As you can see, the speed is parameterized, and depending on your PC configuration, you can find better parameters that beat my high score. I encourage you to do that! This is because the code is very dependent on the speed of image processing and it may vary from system to system.

Here’s the peek of the one run. How it looks like when the bot is actually running.

In order not to be unfounded, here is the leaderboard screenshot. I need to mention that in this particular game, score at all levels of difficulty goes to the leaderboard, so you needn’t play “Hard”. “Easy” level is just fine (btw when you reach 100 pressed button, you can’t tell that it’s easy anymore)
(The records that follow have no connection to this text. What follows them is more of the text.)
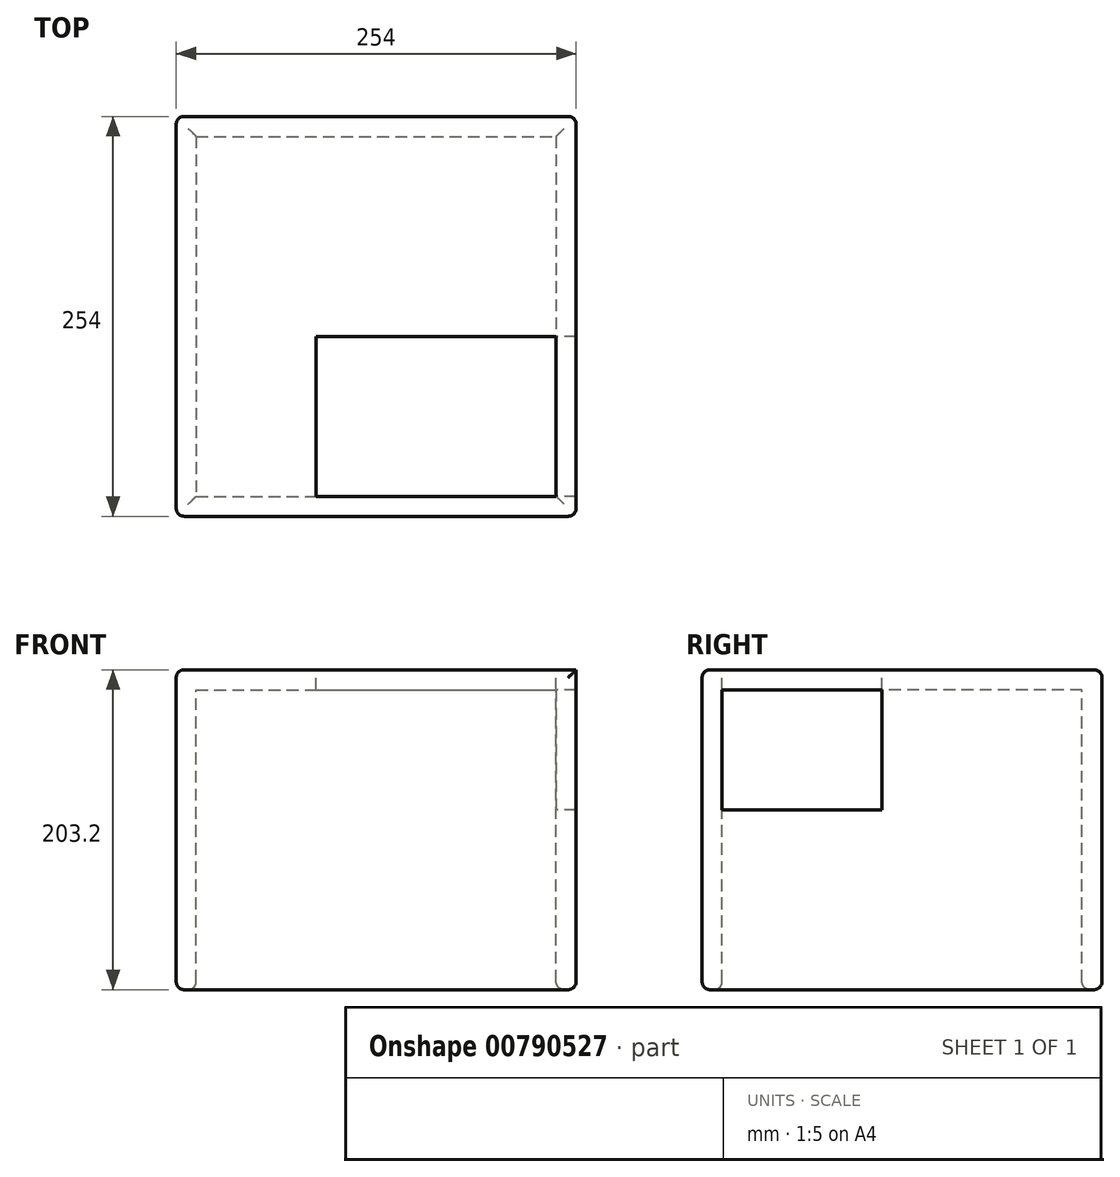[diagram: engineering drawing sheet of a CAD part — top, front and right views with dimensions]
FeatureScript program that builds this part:
annotation { "Feature Type Name" : "Feature", "Feature Type Description" : "" }
export const myFeature = defineFeature(function(context is Context, id is Id, definition is map)
    precondition{}
    {
        {
            var Q0;
            Q0=qCreatedBy(makeId("Top.planeOp"),FACE);
            var sketch = newSketch(context, id + "F0", { "sketchPlane" : qUnion([Q0])});
            skLineSegment(sketch, "E0.bottom", {"start": v(-201.77, 205.6) * mm, "end": v(52.23, 205.6) * mm});
            skLineSegment(sketch, "E0.top", {"start": v(-201.77, -48.4) * mm, "end": v(52.23, -48.4) * mm});
            skLineSegment(sketch, "E0.left", {"start": v(-201.77, 205.6) * mm, "end": v(-201.77, -48.4) * mm});
            skLineSegment(sketch, "E0.right", {"start": v(52.23, 205.6) * mm, "end": v(52.23, -48.4) * mm});
            skLineSegment(sketch, "E1.bottom", {"start": v(-189.07, 192.9) * mm, "end": v(39.53, 192.9) * mm});
            skLineSegment(sketch, "E1.top", {"start": v(-189.07, -35.7) * mm, "end": v(39.53, -35.7) * mm});
            skLineSegment(sketch, "E1.left", {"start": v(-189.07, 192.9) * mm, "end": v(-189.07, -35.7) * mm});
            skLineSegment(sketch, "E1.right", {"start": v(39.53, 192.9) * mm, "end": v(39.53, -35.7) * mm});
            skSolve(sketch);
        }
        {
            var Q0;
            Q0=makeQuery(id+"F0.imprint","IMPRINT",FACE,{"disambiguationData":[TD([[makeQuery(id+"F0.imprint","IMPRINT",EDGE,{"derivedFrom":sQuery(id+"F0.wireOp",EDGE,"E0.bottom")}),-1.0]])]});
            var Q1;
            Q1=makeQuery(id+"F0.imprint","IMPRINT",FACE,{"disambiguationData":[TD([[makeQuery(id+"F0.imprint","IMPRINT",EDGE,{"derivedFrom":sQuery(id+"F0.wireOp",EDGE,"E1.bottom")}),-1.0]])]});
            var Q2;
            Q2=sQuery(id+"F0.wireOp",EDGE,"E1.top");
            var Q3;
            Q3=sQuery(id+"F0.wireOp",EDGE,"E1.bottom");
            var Q4;
            Q4=sQuery(id+"F0.wireOp",EDGE,"E0.right");
            var Q5;
            Q5=sQuery(id+"F0.wireOp",EDGE,"E0.left");
            var Q6;
            Q6=sQuery(id+"F0.wireOp",EDGE,"E0.top");
            var Q7;
            Q7=sQuery(id+"F0.wireOp",EDGE,"E0.bottom");
            var Q8;
            Q8=sQuery(id+"F0.wireOp",EDGE,"E1.left");
            var Q9;
            Q9=sQuery(id+"F0.wireOp",EDGE,"E1.right");
            extrude(context, id + "F1", {"entities" : qUnion([Q0, Q1]), "surfaceEntities" : qUnion([Q2, Q3, Q4, Q5, Q6, Q7, Q8, Q9]), "oppositeDirection" : true, "depth" : 203.2 * mm, "offsetDistance" : 25.4 * mm});
        }
        {
            var Q0;
            Q0=makeQuery(id+"F1.opExtrude","CAP_FACE",FACE,{"disambiguationData":[OSD([sQuery(id+"F0.wireOp",EDGE,"E0.bottom"),sQuery(id+"F0.wireOp",EDGE,"E0.top"),sQuery(id+"F0.wireOp",EDGE,"E0.left"),sQuery(id+"F0.wireOp",EDGE,"E0.right")])],"isStart":false});
            shell(context, id + "F2", {"entities" : qUnion([Q0]), "thickness" : 12.7 * mm});
        }
        {
            var Q0;
            Q0=qCreatedBy(makeId("Top.planeOp"),FACE);
            var sketch = newSketch(context, id + "F3", { "sketchPlane" : qUnion([Q0])});
            skLineSegment(sketch, "E2.bottom", {"start": v(-112.87, 65.9) * mm, "end": v(39.53, 65.9) * mm});
            skLineSegment(sketch, "E2.top", {"start": v(-112.87, -35.7) * mm, "end": v(39.53, -35.7) * mm});
            skLineSegment(sketch, "E2.left", {"start": v(-112.87, 65.9) * mm, "end": v(-112.87, -35.7) * mm});
            skLineSegment(sketch, "E2.right", {"start": v(39.53, 65.9) * mm, "end": v(39.53, -35.7) * mm});
            skSolve(sketch);
        }
        {
            var Q0;
            Q0 = qSketchRegion(id + "F3", true);
            extrude(context, id + "F4", {"entities" : qUnion([Q0]), "operationType" : NewBodyOperationType.REMOVE, "oppositeDirection" : true, "depth" : 12.7 * mm, "offsetDistance" : 25.4 * mm});
        }
        {
            var Q0;
            Q0=qCreatedBy(makeId("Right.planeOp"),FACE);
            var sketch = newSketch(context, id + "F5", { "sketchPlane" : qUnion([Q0])});
            skLineSegment(sketch, "E3.bottom", {"start": v(-35.7, -12.7) * mm, "end": v(65.9, -12.7) * mm});
            skLineSegment(sketch, "E3.top", {"start": v(-35.7, -88.9) * mm, "end": v(65.9, -88.9) * mm});
            skLineSegment(sketch, "E3.left", {"start": v(-35.7, -12.7) * mm, "end": v(-35.7, -88.9) * mm});
            skLineSegment(sketch, "E3.right", {"start": v(65.9, -12.7) * mm, "end": v(65.9, -88.9) * mm});
            skSolve(sketch);
        }
        {
            var Q0;
            Q0 = qSketchRegion(id + "F5", true);
            extrude(context, id + "F6", {"entities" : qUnion([Q0]), "operationType" : NewBodyOperationType.REMOVE, "depth" : 76.2 * mm, "offsetDistance" : 25.4 * mm});
        }
        {
            var Q0;
            Q0=makeQuery(id+"F1.opExtrude","SWEPT_FACE",FACE,{"disambiguationData":[OSD([sQuery(id+"F0.wireOp",EDGE,"E0.bottom")])]});
            fillet(context, id + "F7", {"entities" : qUnion([Q0]), "radius" : 5.08 * mm, "tangentPropagation" : true, "allowEdgeOverflow" : false});
        }
        {
            var Q0;
            Q0=makeQuery(id+"F1.opExtrude","SWEPT_FACE",FACE,{"disambiguationData":[OSD([sQuery(id+"F0.wireOp",EDGE,"E0.top")])]});
            fillet(context, id + "F8", {"entities" : qUnion([Q0]), "radius" : 5.08 * mm, "tangentPropagation" : true, "allowEdgeOverflow" : false});
        }
        {
            var Q0;
            Q0=makeQuery(id+"F1.opExtrude","SWEPT_FACE",FACE,{"disambiguationData":[OSD([sQuery(id+"F0.wireOp",EDGE,"E0.left")])]});
            fillet(context, id + "F9", {"entities" : qUnion([Q0]), "radius" : 5.08 * mm, "tangentPropagation" : true, "allowEdgeOverflow" : false});
        }
        {
            var Q0;
            Q0=makeQuery(id+"F1.opExtrude","CAP_FACE",FACE,{"disambiguationData":[OSD([sQuery(id+"F0.wireOp",EDGE,"E0.bottom"),sQuery(id+"F0.wireOp",EDGE,"E0.top"),sQuery(id+"F0.wireOp",EDGE,"E0.left"),sQuery(id+"F0.wireOp",EDGE,"E0.right")])],"isStart":false});
            fillet(context, id + "F10", {"entities" : qUnion([Q0]), "radius" : 5.08 * mm, "tangentPropagation" : true, "allowEdgeOverflow" : false});
        }
    });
The code of the project is available at Github . It would be great to create an extensive library of Hacked Addicting Games and keep all of these algorithms there. So you are invited to create the pull requests!

Acknowledgments

This video inspired this project:

Here the author beats the leaderboard of the Kick Ya Chop game, it has similarities with Don’t Touch the Red, but also, there’s a big difference. In Kick Ya Chop, the player decides on the speed of the game. The faster the human/bot clicks faster the tree is falling. In Don’t Touch the Red, the game decides on the speed of upcoming buttons.